### DIRECTIONS FOR THIS TASK
Extract the text of each item line by line, keeping every word and line break unchanged.

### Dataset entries
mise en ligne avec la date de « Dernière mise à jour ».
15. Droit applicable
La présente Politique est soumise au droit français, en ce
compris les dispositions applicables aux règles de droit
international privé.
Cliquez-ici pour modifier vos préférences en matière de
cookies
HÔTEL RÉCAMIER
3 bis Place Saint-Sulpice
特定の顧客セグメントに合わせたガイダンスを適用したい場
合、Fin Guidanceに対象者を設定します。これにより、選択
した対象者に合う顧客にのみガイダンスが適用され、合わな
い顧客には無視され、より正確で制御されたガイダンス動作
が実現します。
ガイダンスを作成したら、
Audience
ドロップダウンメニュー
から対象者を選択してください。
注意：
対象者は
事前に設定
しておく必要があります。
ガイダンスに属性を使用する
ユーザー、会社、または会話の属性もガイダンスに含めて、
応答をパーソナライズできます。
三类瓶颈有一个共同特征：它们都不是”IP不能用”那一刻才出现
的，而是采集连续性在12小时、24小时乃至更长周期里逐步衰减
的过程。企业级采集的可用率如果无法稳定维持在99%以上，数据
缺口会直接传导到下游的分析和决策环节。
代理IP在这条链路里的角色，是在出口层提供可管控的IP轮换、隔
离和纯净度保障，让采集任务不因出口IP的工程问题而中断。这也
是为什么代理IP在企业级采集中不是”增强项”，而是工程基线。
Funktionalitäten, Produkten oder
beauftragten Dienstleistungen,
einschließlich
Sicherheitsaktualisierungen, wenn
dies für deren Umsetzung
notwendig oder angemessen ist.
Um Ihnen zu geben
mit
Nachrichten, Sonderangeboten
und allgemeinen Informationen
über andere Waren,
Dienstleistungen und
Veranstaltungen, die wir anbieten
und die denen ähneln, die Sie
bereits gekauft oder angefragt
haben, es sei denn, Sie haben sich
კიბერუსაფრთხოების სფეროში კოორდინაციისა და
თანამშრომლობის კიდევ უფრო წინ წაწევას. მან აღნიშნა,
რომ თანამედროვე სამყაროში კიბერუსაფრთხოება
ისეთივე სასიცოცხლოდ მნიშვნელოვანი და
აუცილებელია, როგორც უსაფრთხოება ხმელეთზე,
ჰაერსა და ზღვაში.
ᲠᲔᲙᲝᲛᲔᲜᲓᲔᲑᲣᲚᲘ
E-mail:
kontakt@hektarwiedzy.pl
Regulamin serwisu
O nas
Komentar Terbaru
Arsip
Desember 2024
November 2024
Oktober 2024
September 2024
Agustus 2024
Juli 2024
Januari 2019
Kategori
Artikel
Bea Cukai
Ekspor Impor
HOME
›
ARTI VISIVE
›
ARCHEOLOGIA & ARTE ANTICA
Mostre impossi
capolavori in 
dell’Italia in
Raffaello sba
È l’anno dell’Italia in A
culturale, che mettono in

### ANSWER BOX
mise en ligne avec la date de « Dernière mise à jour ».
15. Droit applicable
La présente Politique est soumise au droit français, en ce
compris les dispositions applicables aux règles de droit
international privé.
Cliquez-ici pour modifier vos préférences en matière de
cookies
HÔTEL RÉCAMIER
3 bis Place Saint-Sulpice
特定の顧客セグメントに合わせたガイダンスを適用したい場
合、Fin Guidanceに対象者を設定します。これにより、選択
した対象者に合う顧客にのみガイダンスが適用され、合わな
い顧客には無視され、より正確で制御されたガイダンス動作
が実現します。
ガイダンスを作成したら、
Audience
ドロップダウンメニュー
から対象者を選択してください。
注意：
対象者は
事前に設定
しておく必要があります。
ガイダンスに属性を使用する
ユーザー、会社、または会話の属性もガイダンスに含めて、
応答をパーソナライズできます。
三类瓶颈有一个共同特征：它们都不是”IP不能用”那一刻才出现
的，而是采集连续性在12小时、24小时乃至更长周期里逐步衰减
的过程。企业级采集的可用率如果无法稳定维持在99%以上，数据
缺口会直接传导到下游的分析和决策环节。
代理IP在这条链路里的角色，是在出口层提供可管控的IP轮换、隔
离和纯净度保障，让采集任务不因出口IP的工程问题而中断。这也
是为什么代理IP在企业级采集中不是”增强项”，而是工程基线。
Funktionalitäten, Produkten oder
beauftragten Dienstleistungen,
einschließlich
Sicherheitsaktualisierungen, wenn
dies für deren Umsetzung
notwendig oder angemessen ist.
Um Ihnen zu geben
mit
Nachrichten, Sonderangeboten
und allgemeinen Informationen
über andere Waren,
Dienstleistungen und
Veranstaltungen, die wir anbieten
und die denen ähneln, die Sie
bereits gekauft oder angefragt
haben, es sei denn, Sie haben sich
კიბერუსაფრთხოების სფეროში კოორდინაციისა და
თანამშრომლობის კიდევ უფრო წინ წაწევას. მან აღნიშნა,
რომ თანამედროვე სამყაროში კიბერუსაფრთხოება
ისეთივე სასიცოცხლოდ მნიშვნელოვანი და
აუცილებელია, როგორც უსაფრთხოება ხმელეთზე,
ჰაერსა და ზღვაში.
ᲠᲔᲙᲝᲛᲔᲜᲓᲔᲑᲣᲚᲘ
E-mail:
kontakt@hektarwiedzy.pl
Regulamin serwisu
O nas
Komentar Terbaru
Arsip
Desember 2024
November 2024
Oktober 2024
September 2024
Agustus 2024
Juli 2024
Januari 2019
Kategori
Artikel
Bea Cukai
Ekspor Impor
HOME
›
ARTI VISIVE
›
ARCHEOLOGIA & ARTE ANTICA
Mostre impossi
capolavori in 
dell’Italia in
Raffaello sba
È l’anno dell’Italia in A
culturale, che mettono in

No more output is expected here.